Information is the ultimate ammunition in democracies. Were citizens empowered with it, they will take governance back from oppressors. Social workers in education, health care, legal aid and other basic rights and services are admired by civil society and gleefully encouraged by the government. They deliver today what governments must. In a perfect society, where transparency reigns and corruption ceases, social workers would be redundant.

Of course we all know that perfection is elusive but we must tend towards it. The RTI Law points India in the right direction. It is far from perfect, yes. Activists have already begun to battle for the next foot-hold. But after some more tweaking, the Law will truly bite and India will win.

This optimism is caused by the path travelled so far. Until we adopted our Constitution in 1950, there had been no scope for individual freedom at any time in India’s history. Arbitrary rule has been the norm. It is our Constitution’s Article 19 that guarantees us the right to freedom of speech and expression. It is on this Article that India’s celebrated freedom of the press based. While most people intuitively connect and see the need for media to be free, they do not quite presume the same right for themselves. The media must know to inform. And because it is a principle of democracy that people are their own masters, we too must ‘know’ to take care of our selves.

The first stirrings of people to claim the right to know began in Rajasthan in the early nineties. Aruna Roy, an ex-IAS officer brought her experience as a government insider to bear in favour of villagers wanting to know where their unpaid wages went. Partnering with Nikhil Dey and Shankar Singh, she formed the Mazdoor Kisaan Shakti Sangathan [MKSS]. From those little reported days, grew a nation wide movement demanding the right to know. In Maharashtra Anna Hazare applied the pressure.

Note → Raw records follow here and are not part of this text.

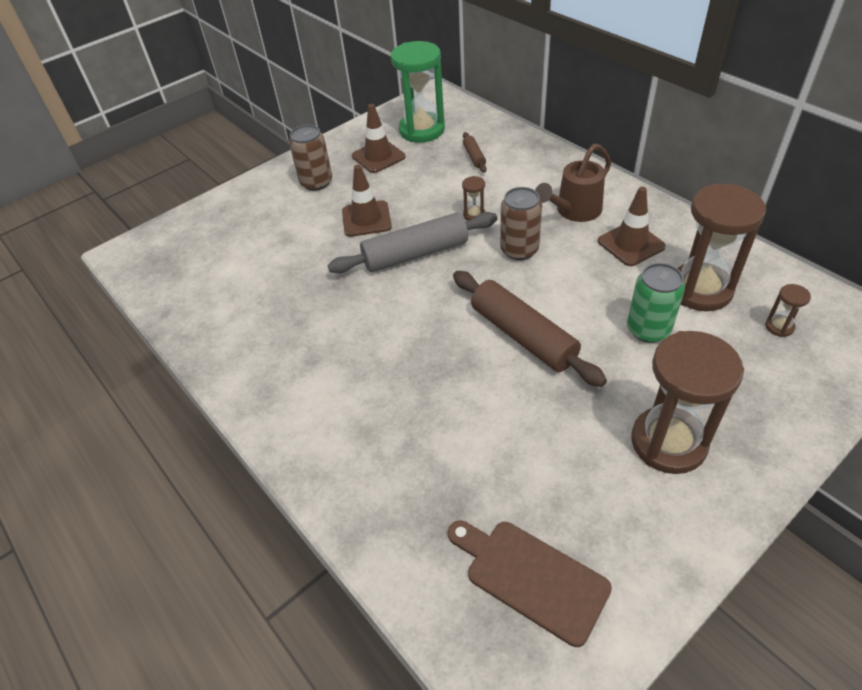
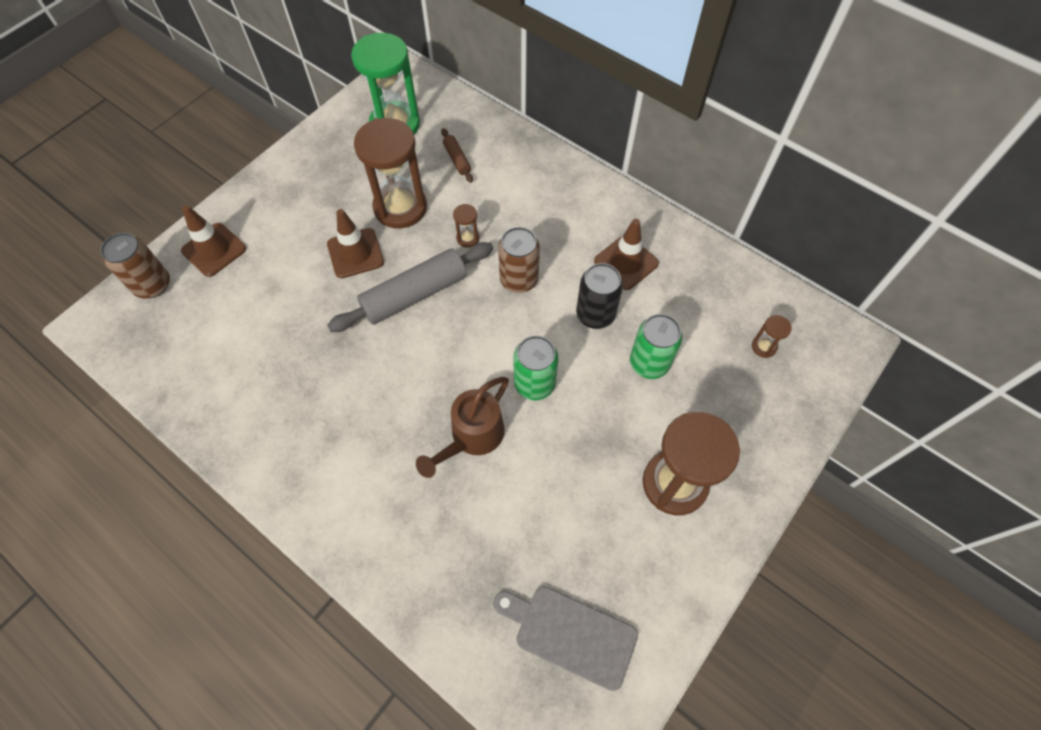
camera: 15 degrees left, 15 degrees up
(316, 182) = (291, 207): brown can -> brown can (152, 285)
(378, 156) = (353, 166): brown traffic cone -> brown traffic cone (214, 250)
(523, 336) = (534, 384): brown rolling pin -> green can
(531, 576) = (570, 633): brown cutting board -> grey cutting board
(574, 211) = (567, 225): brown watering can -> brown watering can (472, 437)
(594, 284) = (595, 314): none -> black can
(700, 290) = (693, 312): brown hourglass -> brown hourglass (400, 207)

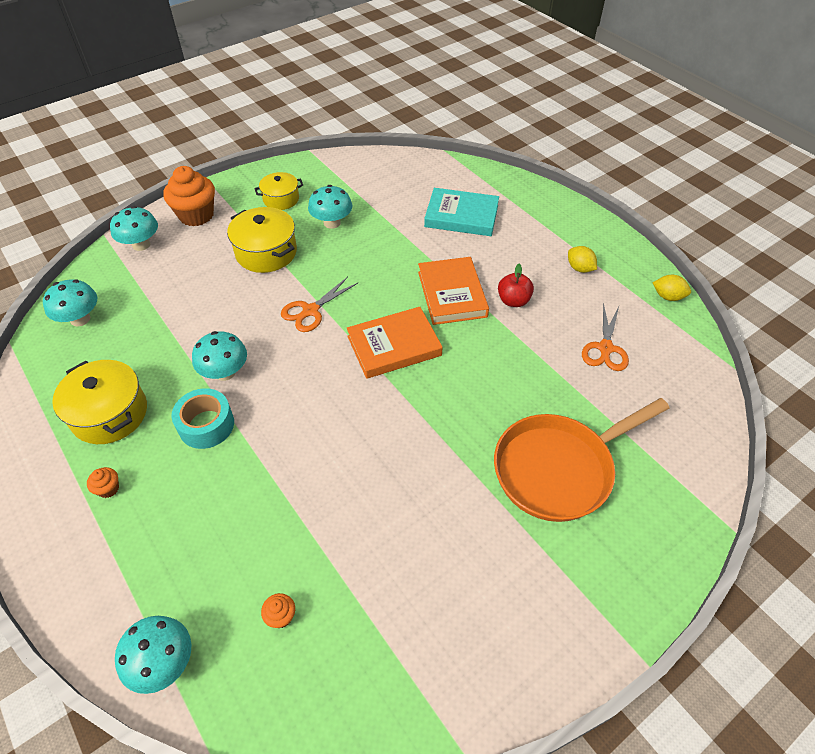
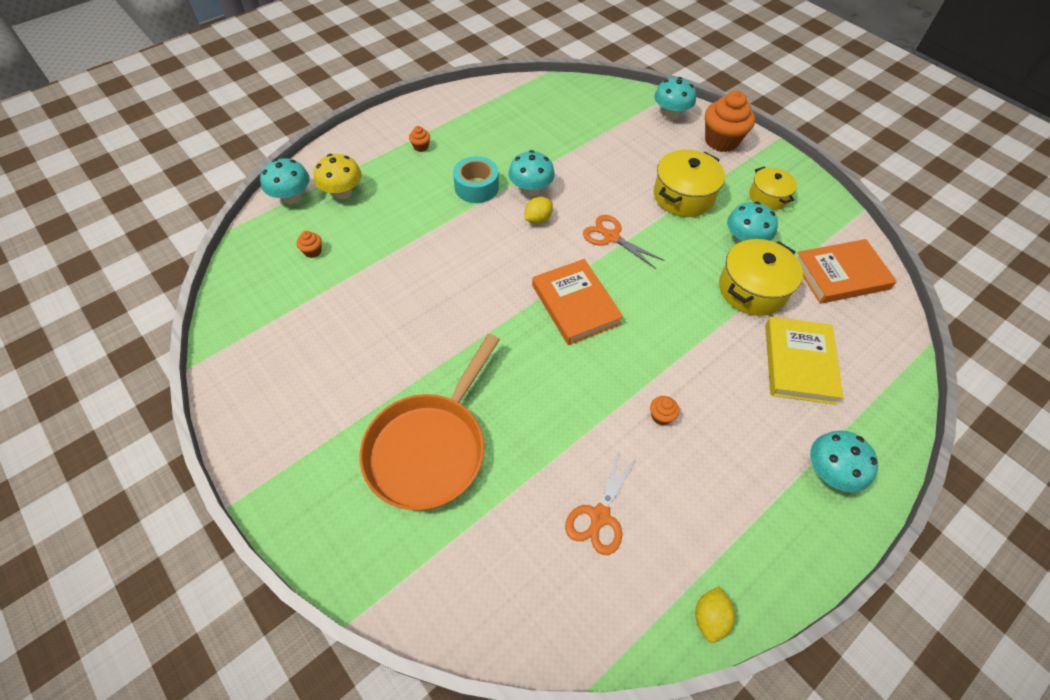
camera: 85 degrees right, 5 degrees up
(80, 319) = (577, 99): turquoise mushroom -> turquoise mushroom (829, 472)
(110, 414) = (485, 134): yellow pot -> yellow pot (752, 289)
(173, 587) = (343, 192): none -> yellow mushroom
(452, 294) = (659, 354): orange book -> orange book (840, 275)
(461, 216) = (799, 363): turquoise book -> yellow book
(513, 301) = (661, 416): red apple -> orange cupcake
(558, 469) = (430, 448): orange pan -> orange pan turned 120 degrees counterclockwise
(579, 268) = (738, 499): yellow lemon -> yellow lemon (538, 219)
(605, 348) = (600, 516): orange scissors -> orange scissors turned 75 degrees counterclockwise

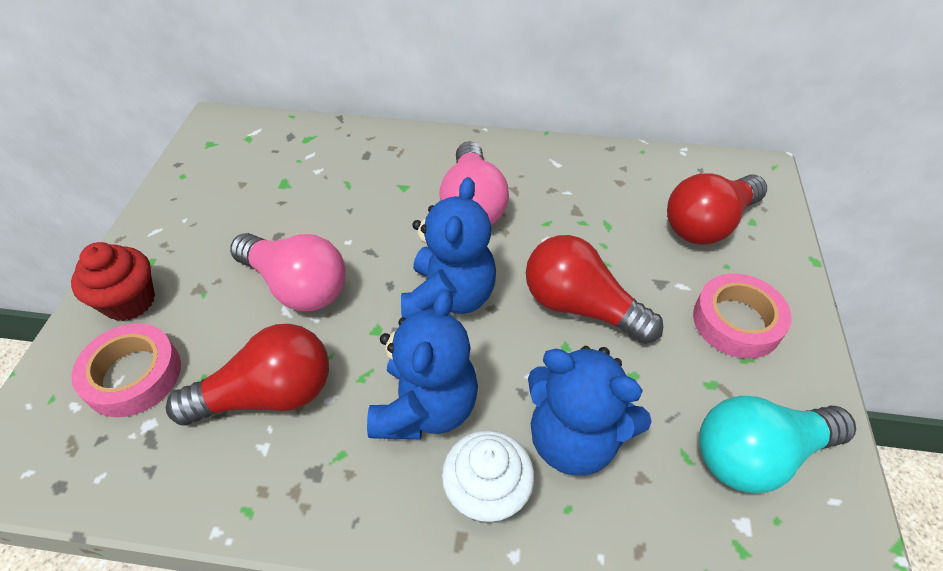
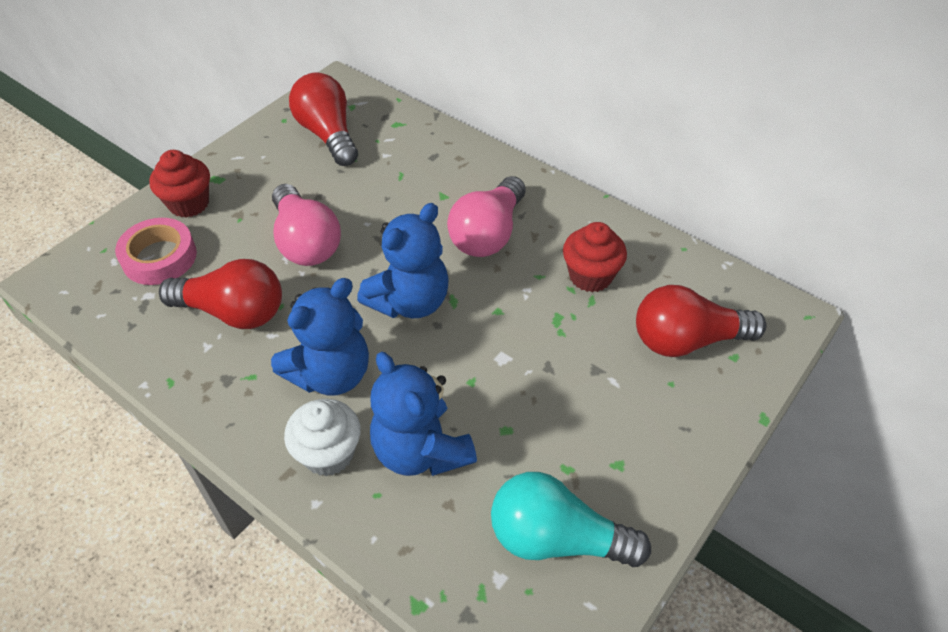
camera: 30 degrees right, 0 degrees up
(580, 307) = (509, 357): red light bulb -> red light bulb (328, 134)
(589, 204) = (590, 276): none -> red cupcake
(736, 321) = (636, 432): pink tape -> none

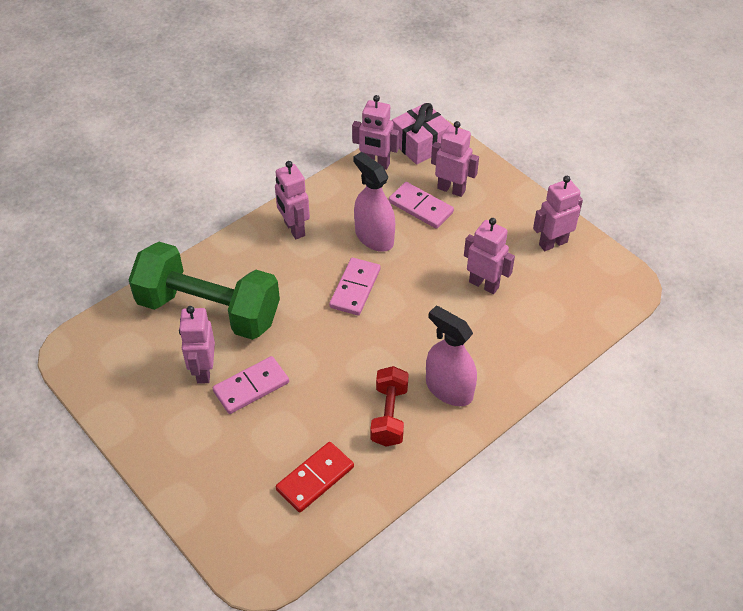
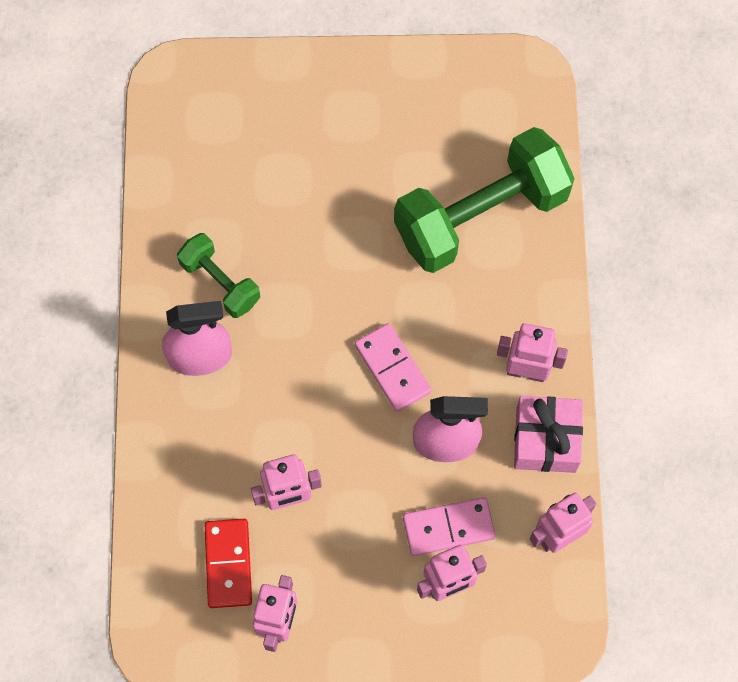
camera: 130 degrees right, 20 degrees up
(203, 371) = (409, 164): pink robot -> none
(251, 387) = (355, 191): pink domino -> none
(315, 478) = (214, 176): red domino -> red domino (228, 564)
(389, 415) = (220, 282): red dumbbell -> green dumbbell
(420, 144) = (549, 614): pink gift -> pink gift (546, 440)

Finally in 2002, politicians were dragged kicking, to pass a token law, the Freedom of Information Act. It was still-born, because the Act was never notified. Not that it mattered, because it was a toothless law, any way: it did not provide for any punishment for an officer who failed to provide the information sought. But the demand to know did not die down. Nine states had already yielded to public pressure and passed their own state-level laws, most weak but some [as in Delhi, Rajasthan, Maharashtra and Karnataka], quite effective.